Tuesday, August 6, 2013

Children's Traditional Literature: Interrupting Chicken



Stein, D. E. (2010). Interrupting chicken. Somerville, Mass.: Candlewick Press.

Reading level: AD300L
Interest level: Grades PreK - 2 

This Stein offering is wildly different from the roughly drawn and incredibly basic “No, David!” Little chicken, all tucked into bed, is ready for his bedtime story, and he promises not to interrupt this time. Just two pages into story-within-a-story (meta!) “Hansel and Gretel,” however, little chicken jumps into the page, delivering a warning about the witch to the siblings, which they heed, promptly ending the story. This occurs with the next two stories, and then papa chicken has no more tales to tell. Little chicken offers to put papa to bed with his own story, an adorably crayon drawn “Bedtime for PAPA.” Papa, predictably, interrupts it with a massive snore. 
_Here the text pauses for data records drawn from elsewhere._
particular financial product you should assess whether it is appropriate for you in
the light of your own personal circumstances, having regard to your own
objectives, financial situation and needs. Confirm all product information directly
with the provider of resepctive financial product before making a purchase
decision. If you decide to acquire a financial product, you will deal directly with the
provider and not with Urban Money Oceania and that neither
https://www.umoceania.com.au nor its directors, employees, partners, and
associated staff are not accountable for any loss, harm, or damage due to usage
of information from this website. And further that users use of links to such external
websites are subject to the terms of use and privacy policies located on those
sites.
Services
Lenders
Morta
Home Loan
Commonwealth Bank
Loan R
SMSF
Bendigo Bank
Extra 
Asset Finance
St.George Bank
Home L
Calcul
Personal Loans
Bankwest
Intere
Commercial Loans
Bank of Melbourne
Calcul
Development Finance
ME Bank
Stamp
I’m not sure what the point is to this one. Books are stupid, unless they are boring? It’s more fun to tell a story than to read one? Honestly, I wouldn’t use this in the classroom. It’s more of a bedtime book, and not a great one. But, I guess it could be used as a read aloud, since it’s subversive and kids like subversive. As part of a lesson, maybe you could use it as a model to prompt students to write their own endings to famous fairy tales.